Stored entries
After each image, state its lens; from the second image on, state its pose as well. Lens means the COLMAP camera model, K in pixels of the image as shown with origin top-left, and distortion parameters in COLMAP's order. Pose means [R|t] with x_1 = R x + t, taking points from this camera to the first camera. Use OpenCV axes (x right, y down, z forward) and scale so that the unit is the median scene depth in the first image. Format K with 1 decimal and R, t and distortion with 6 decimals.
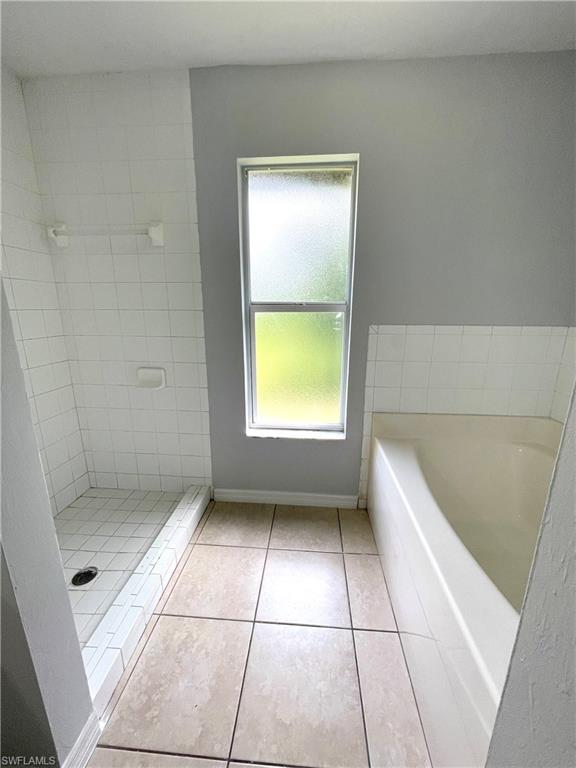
lens RADIAL K [[308.7, 0, 285.3], [0, 308.7, 385.7], [0, 0, 1]] dist [-0.001142, 0.001729]
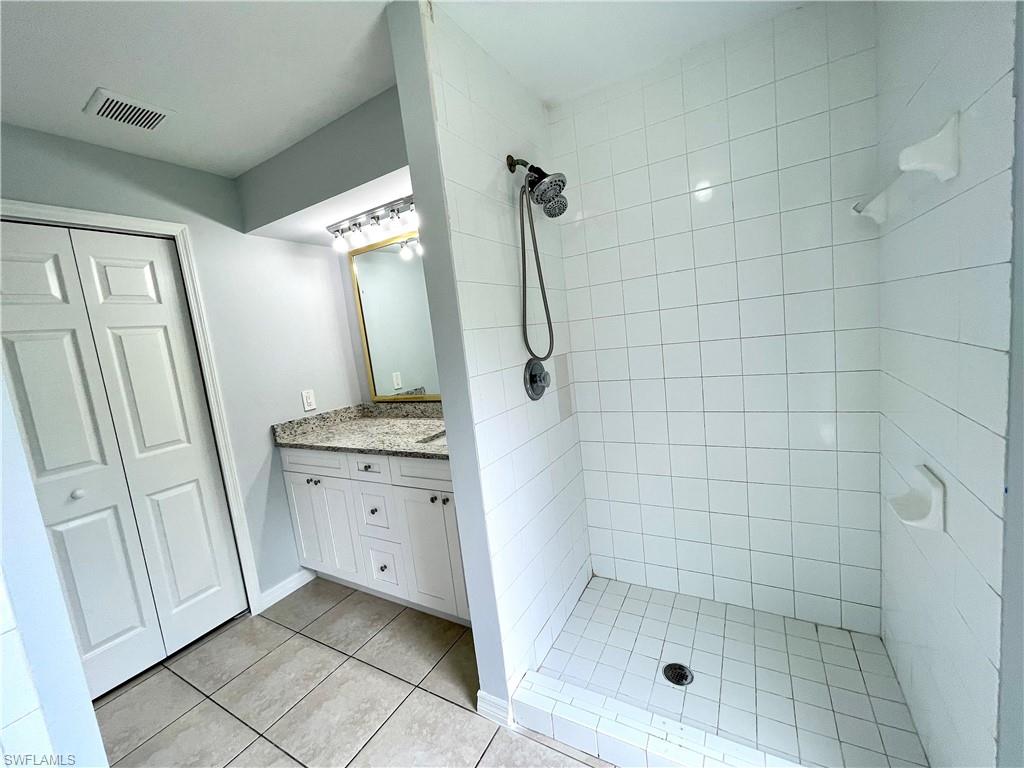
lens RADIAL K [[411.7, 0, 511.9], [0, 411.7, 386.8], [0, 0, 1]] dist [-0.001142, 0.001729]
pose [[-0.441101, 0.163665, -0.882408, 0.259222], [-0.104856, 0.967098, 0.231789, -0.219311], [0.891311, 0.194768, -0.409427, 0.663849]]
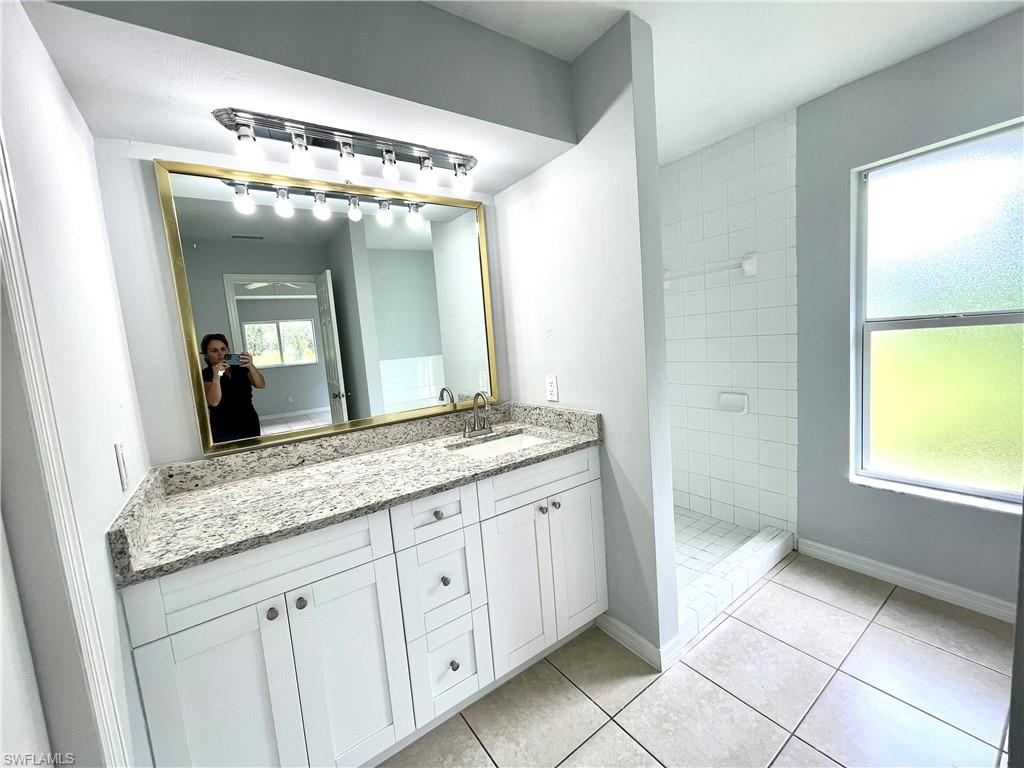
lens RADIAL K [[411.7, 0, 518.2], [0, 411.7, 383.3], [0, 0, 1]] dist [-0.001142, 0.001729]
pose [[0.650235, 0.024874, -0.759326, 0.133366], [-0.108332, 0.992287, -0.060262, 0.070864], [0.751970, 0.121444, 0.647914, -0.422148]]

◆ **Exercise requirements**: Reproduce the data word for word, starting at its first line and going on through the line that contains "386.8], [0, 0, 1]] dist [-0.001142, 0.001729]". Leave the pictures out of your answer.

◆ **Response to this task**:
After each image, state its lens; from the second image on, state its pose as well. Lens means the COLMAP camera model, K in pixels of the image as shown with origin top-left, and distortion parameters in COLMAP's order. Pose means [R|t] with x_1 = R x + t, taking points from this camera to the first camera. Use OpenCV axes (x right, y down, z forward) and scale so that the unit is the median scene depth in the first image. Format K with 1 decimal and R, t and distortion with 6 decimals.
lens RADIAL K [[308.7, 0, 285.3], [0, 308.7, 385.7], [0, 0, 1]] dist [-0.001142, 0.001729]
lens RADIAL K [[411.7, 0, 511.9], [0, 411.7, 386.8], [0, 0, 1]] dist [-0.001142, 0.001729]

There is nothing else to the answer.